It’s time to force a blog post – so easy to let it slide. But what to talk about?
Writing: I’m making progress on Bridgebuilders. It’s tempting to give in to writer’s block, but I’m trying to keep myself on a schedule. I’ve learned that I cannot sit for hours in front of the computer. This means that the time I am here, needs to count. So if I give myself an hour to write in the book, and after that I have to get up and do something else – well then, I have to spend that hour writing in the book. Not talking to you folks, or checking email, that kind of thing. I’ve been doing this, and the additional wordage has been encouraging.
In other writing news, I also have a book (Moon Over Donamorgh) out to a publisher, and the time is approaching when they should be sending me their rejection. Er, I mean their offer of a contract, and where have I been all these years when they so desperately need stories like mine?!!
Hee. I think we all harbor that secret scene when we send our darlings out, no matter how jaded we get with this business. It’s sort of like buying a lottery ticket. You know you’re not going to win, but that doesn’t stop you from planning how you’ll spend the money, even if it’s just for a moment. Writers are crazy. It’s why we write.
Weight: The writing schedule brings up the weight issue, which is actually a health issue. I have to restrict computer time because otherwise, I’ll sit here for nine hours. That is BAD. You know it is.
A funny thing: I did not gain weight during my vacation. And I ate like a pig. Drank like you wouldn’t believe. Well, some of you would believe it. But anyway, I think the reason I maintained weight was because I kept moving. From the time our plane hit the ground in Belfast, I hardly got to sit. This was all very hard on my poor feet, but it had to be done. There was just too much to do! We even kept moving on the ship. We walked around the deck nearly every day – four times around was a mile. Then there was the usual running around, up-and-down stairs, back-and-forth from bow to stern, and back again, over and over and over. We did a lot of walking. Plus, I think the constant movement of the ship makes you burn more calories just staying balanced.
So no extra weight, despite croissants or donuts with a huge breakfast, three-course dinners, dessert once or twice a day, cocktails in the afternoon and evening, and wine with dinner. Now that we’re home, I’m back to weight-lifting and swimming at the YMCA. I’m also eating less.

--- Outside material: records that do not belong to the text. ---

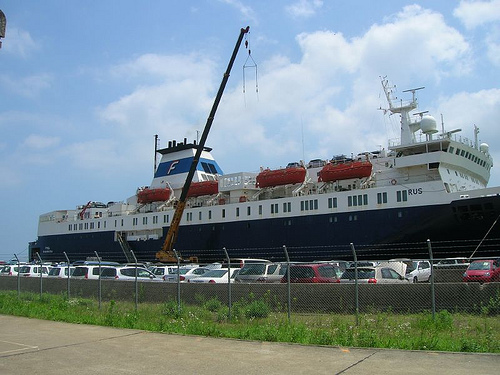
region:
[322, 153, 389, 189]
red life rafts on side of ship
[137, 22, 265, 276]
large crane on the side of the ship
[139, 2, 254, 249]
orange and black crane on side of ship.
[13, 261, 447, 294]
parked cars in a parking lot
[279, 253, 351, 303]
red car parked in the lot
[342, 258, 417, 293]
gold car with its hood up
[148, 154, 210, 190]
large 'F' on the ship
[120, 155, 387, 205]
4 life rafts on the ship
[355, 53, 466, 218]
radio equipment on the ship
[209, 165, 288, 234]
balcony on the ship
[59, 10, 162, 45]
The sky is blue.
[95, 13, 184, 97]
The sky has clouds in it.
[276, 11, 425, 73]
The clouds are white and blue.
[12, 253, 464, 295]
A row of cars.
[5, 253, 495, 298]
The cars are parked.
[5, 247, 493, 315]
A fence is behind the cars.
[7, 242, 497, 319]
The fence is made of wire.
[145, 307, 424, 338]
The grass is green.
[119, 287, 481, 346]
The grass is tall.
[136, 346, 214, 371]
The ground is gray.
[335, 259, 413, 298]
gold car with hood up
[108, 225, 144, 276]
stairs leading to the ship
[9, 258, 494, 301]
cars in a parking lot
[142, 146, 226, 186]
Big 'F' On the side of the ship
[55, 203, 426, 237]
rows of windows on the ship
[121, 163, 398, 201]
life rafts on the side of the ship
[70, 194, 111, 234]
small red crane on the ship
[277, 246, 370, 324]
red car parked near the ship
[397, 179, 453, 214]
identification of the ship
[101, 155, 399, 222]
The life boats are red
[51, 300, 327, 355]
The grass is green and tall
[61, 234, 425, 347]
The fence is metal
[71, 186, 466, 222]
The boat has many windows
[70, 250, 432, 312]
The cars are parked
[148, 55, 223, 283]
The crane is made of metal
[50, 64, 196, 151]
The sky is blue and cloudy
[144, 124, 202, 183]
The ship has a F on it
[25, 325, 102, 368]
The side walk is gray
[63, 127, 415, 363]
The boat is blue and white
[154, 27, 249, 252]
a crane next to the boat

But I’m sitting more. Hence, my new restrictions on computer time. Which conversely, is helping me get more writing done.
I know. I do realize I am not a normal person.
About those feet: there were times during my trip that I wanted to sit and cry, the pain was so bad. Our first few nights in London, I thought my feet would burn off and I’d find the charred remains under the blankets in the morning. I took care to sit more often during the day, and for a longer period of time. This is frustrating when you’re trying to sight-see, but I knew it was necessary. My feet hurt a LOT.
My acupuncturist had predicted that I’d be in her office at the first opportunity when I returned. I still haven’t gone. Because sometime toward the end of the trip, my feet reached some kind of deal with the rest of my body. They simply don’t hurt very much. I can walk about a mile without excessive pain, and if I rest for thirty minutes, I’m fine. I’m not saying there’s no pain – there is constant pain and burning, 24 hours a day. But it’s not at a point where it bothers me much.
Now, this could mean that more nerves on the bottom of my feet have died. But I suspect that that scenario would be accompanied by a loss of balance, which I haven’t experienced. Not much I can do about it, either way.
Tonight, we’re going to Sacramento to watch my teenage grandson in his school play. Life is heading back to normal, and that’s a good thing.